Reading text =
6502.org • View topic - Better Way to Convert String to Integer?

View unanswered posts | View active topics

Board index » 6502.org Users Forum » Programming

All times are UTC

Better Way to Convert String to Integer?

Page 1 of 1

[ 6 posts ]

Previous topic | Next topic

Author

Message

Martin_H

Post subject: Better Way to Convert String to Integer?

Posted: Tue Dec 24, 2019 12:28 am

Joined: Wed Jan 08, 2014 3:31 pm
Posts: 578

I wrote code that converts a decimal string and converts it to a 16 bit binary integer. The full code is in the project:
https://github.com/Martin-H1/Lisp65/blob/master/string.asm

I am curious if there's a better way to do it. Here's the code which uses a page zero stack to pass a pointer to a null terminated string.

Code:

; strtow takes a string address on the stack and parses it for a number.
; It returns a word value at TOS.
strtow:
.scope
   phy
   stz _RESULT      ; Zero out result
   stz _RESULT+1
   stz _SIGN      ; assume positive
   lda (TOS_LSB,x)      ; check the sign.
   cmp #'\-
   bne +
   lda #$ff
   sta _SIGN
*   jsr strlen      ; TOS contains number of digits.
   `decw _TMPPTR1      ; _TMPPTR points to last digit
   `pushi _vals
   `pop _TMPPTR2
_loop:   `toszero?      ; Are all digits processed?
   beq _endloop
   lda (_TMPPTR1)
   jsr isDigit
   bne _next
   sec
   sbc #'0
   asl
   tay
   `pushIndy _TMPPTR2
   `push _result
   jsr add16
   `pop _result
_next:   `decTos
   `decw _TMPPTR1
   `push _TMPPTR2
   `pushi $14
   jsr add16
   `pop _TMPPTR2
   bra _loop
_endloop:
   `drop         ; drop digit count and push result.
   `push _RESULT
   lda _SIGN
   beq +
   jsr negate16
*   ply
   rts

; Base ten digit values in binary
_vals:   .word $0, $001, $002, $003, $004, $005, $006, $007, $008, $009
   .word $0, $00a, $014, $01e, $028, $032, $03c, $046, $050, $05a
   .word $0, $064, $0c8, $12c, $190, $1f4, $258, $2bc, $320, $384
   .word $0, $3e8, $7d0, $bb8, $fa0, $1388, $1770, $1b58, $1f40, $2328
   .word $0, $2710, $4e20, $7530

.scend

Top

barrym95838

Post subject: Re: Better Way to Convert String to Integer?

(A block of data)
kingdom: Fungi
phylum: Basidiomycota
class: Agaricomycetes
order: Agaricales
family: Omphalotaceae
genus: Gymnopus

Requirements = Retype the passage of the forum thread above between "I am curious" and "value at TOS.", inclusive, with no changes.

Full output =
I am curious if there's a better way to do it. Here's the code which uses a page zero stack to pass a pointer to a null terminated string.

Code:

; strtow takes a string address on the stack and parses it for a number.
; It returns a word value at TOS.